It has been a busy year for shareholder activism. Last week Burberry (pictured) became the latest victim of an investor revolt over its remuneration report, while at the extreme end of the spectrum, Spanish telco Gowex filed for bankruptcy after short-sellers Gotham City Research exposed accounting fraud at the firm.
FTSE 100 giants including the likes of Barclays, Bovis and WPP have all had to face shareholder ire this year. Fidelity alone said it has voted against at least one of the executive pay proposals at 52% of the FTSE 350 companies it holds, the first time it has ever taken action against the majority of the firms it invests in.
The asset manager has been true to its word, after last year warning groups it would vote against long-term incentive plans that were less than three years. It has indicated it will extend this to five years in 2015.
On the face of it, executive remuneration seems to be in the spotlight more than ever in a time of austerity, and has frequently bubbled over into the world of politics. Business secretary Vince Cable’s call for restraint in April followed the introduction of a binding shareholder vote on pay last October.
Besides Fidelity, several asset managers have also made their stands publicly. However, other institutional investors have questioned this strategy, preferring to lobby behind closed doors.
‘We don’t think going public is helpful,’ said Angeli Benham, corporate governance analyst at Legal & General Investment Management (LGIM). ‘We want to have conversations in advance and iron out any issues before the AGM. Going public would hamper our ability to engage with companies.’
She insists there are alternatives, such as talking to other shareholders through meetings at the Investment Management Association (IMA). The IMA itself has been a vocal critic of several firms’ remuneration reports, including issuing an ‘amber top’ alert on Burberry last week.
But for some, a concerted approach from multiple major shareholders is seen as more effective.
Ashley Hamilton, corporate governance manager at Royal London Asset Management (RLAM), said the decision to team up with peers or to go public is taken case by case and will depend on several factors, including the issues involved, the size of its holding and what other market participants are doing.
‘When we are going to vote against a company at its AGM, we will write to them a day or two beforehand explaining our rationale, so we are transparent,’ she said. ‘If it is a governance issue, we will often have conversations through the IMA with other fund managers if they are top 10 shareholders. We don’t take going public lightly.’
Hamilton said when RLAM votes against a proposal (it voted against ITV’s remuneration policy in April), it is to ensure investors get a fair deal. ‘We are thinking about the long-term benefits for the company; we are long-term sustainable investors.’

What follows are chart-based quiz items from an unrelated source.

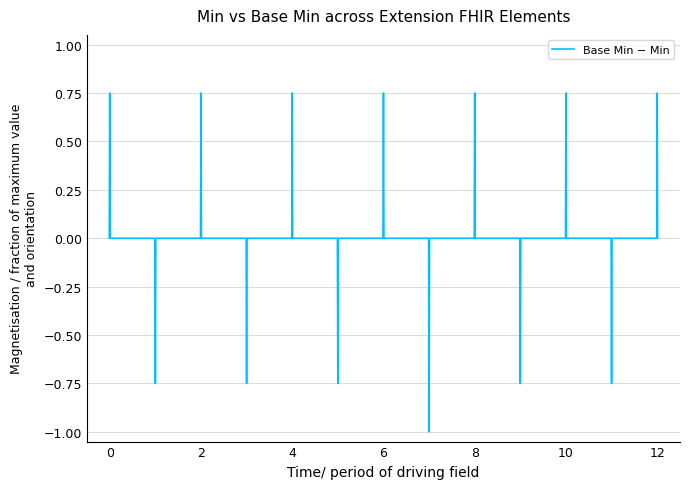

What is the difference between the maximum and minimum values?

1.8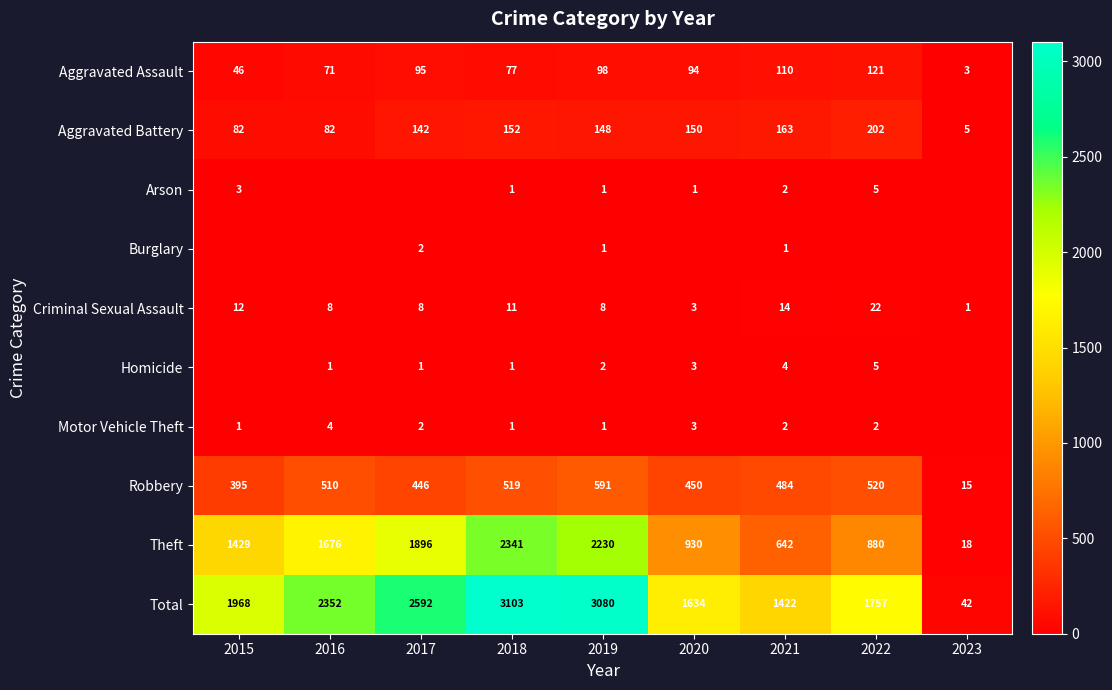

What is the difference between the highest and lowest values at 2015?

1968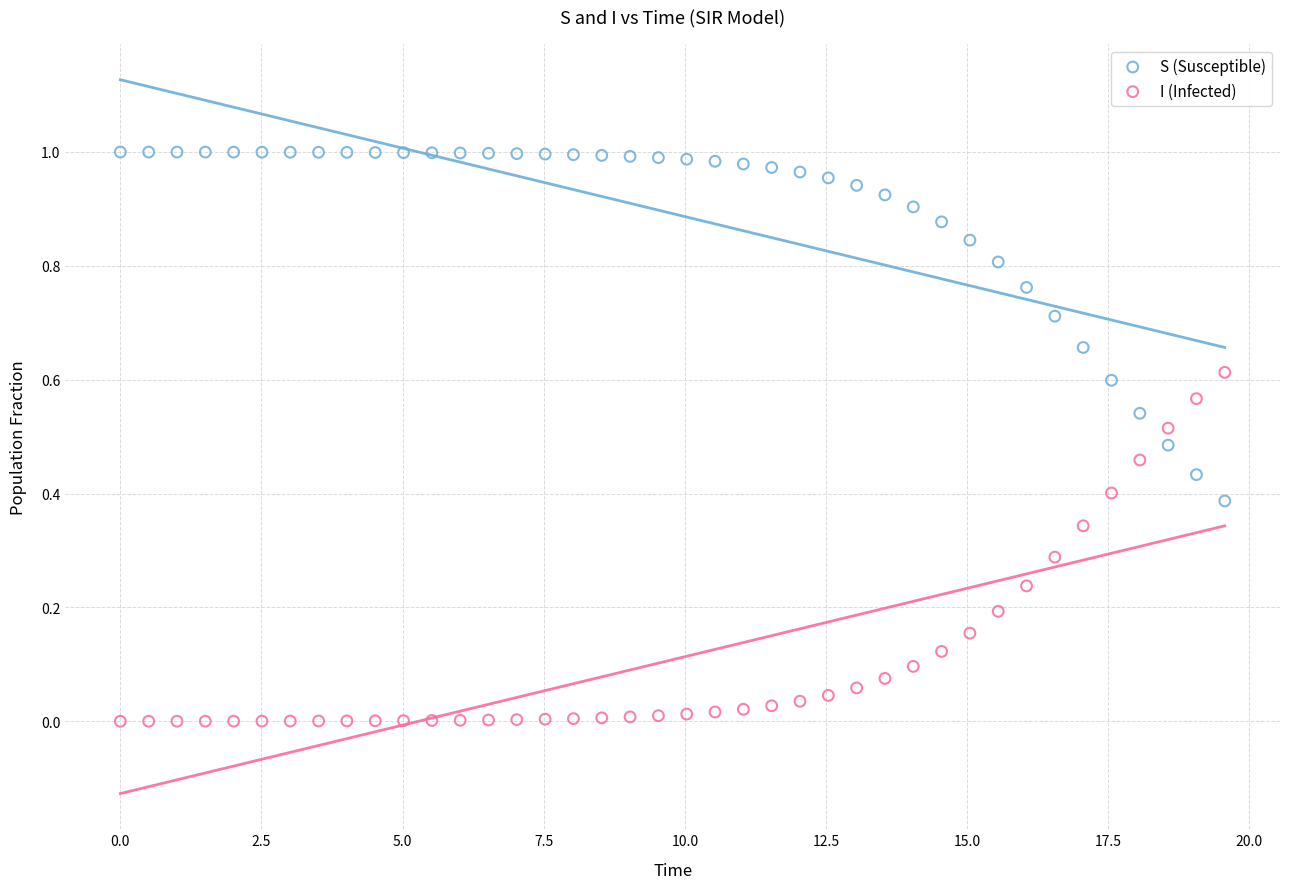

Which series contains the highest Y value?

S (Susceptible)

The big institutional investors will consider several factors before voting down remuneration proposals, such as the performance of the company, the average executive pay for the company’s peer group and whether it fits with standard UK market practice. ‘For example, even if a company’s peer group are mainly US companies, we will not accept US levels of boardroom pay,’ she said.
Similarly, LGIM is against the US-style granting of excess options as part of directors’ remuneration packages. It says the defence that if they do not pay this, they risk losing talent to America has proven unfounded.
‘There hasn’t been any evidence of this,’ Benham said. ‘If anything, we’ve probably seen more CEOs coming across the pond to work here.’
Both LGIM and RLAM said they have seen little, if any, evidence that this form of institutional shareholder activism moves companies’ share prices in any meaningful way, pointing out that as holders of the stock and long-term investors their interests are aligned with smaller shareholders.
It is a mile apart from the episodes involving Quindell and Gowex this year. Both were targeted by Gotham City Research and saw their share prices dive by over 40% on the day that it was announced the short-selling house had initiated coverage.
Gotham was vindicated when it came to Gowex, which this week went into bankruptcy and its former CEO was charged with several counts of fraud after falsifying the company’s results over a four-year period. Quindell seems to be keeping its options open after initially threatening legal action.
But for some, the ability to move a company’s share price so significantly through shareholder activism smacks of market manipulation. Gotham admitted to profiting from the Gowex fall out through shorting the company, but it appears a somewhat grey area.
‘From a shareholder activist viewpoint, where a manager holds a significant quantum of company shares and takes a position on the board, or works closely with management, there is certainly grey areas of information flow, where the investor may be privy to market sensitive or insider information, which could restrict their ability to sell or add to positions,’ said Delyth Richards, head of funds research at Kleinwort Benson.
Indeed, Jeffrey Roberts, a senior partner at Gibson, Dunn & Crutcher, points out the FCA has warned that an activist strategy could itself constitute inside information, for example when a person trades on the basis of knowledge of another investor’s intentions or strategy, or if they make false rumours and take advantage of the resulting share price movements.
‘Once an activist’s presence on a company’s share register is publicly identified, any potential market abuse issues are normally addressed because they should cease to be price sensitive,’ he said.
‘This is the main reason why activists, once relevant shareholdings have been acquired, often use “open letters” to garner support from other shareholders, as opposed to private approaches to them before publicly launching an activist campaign,’ he added.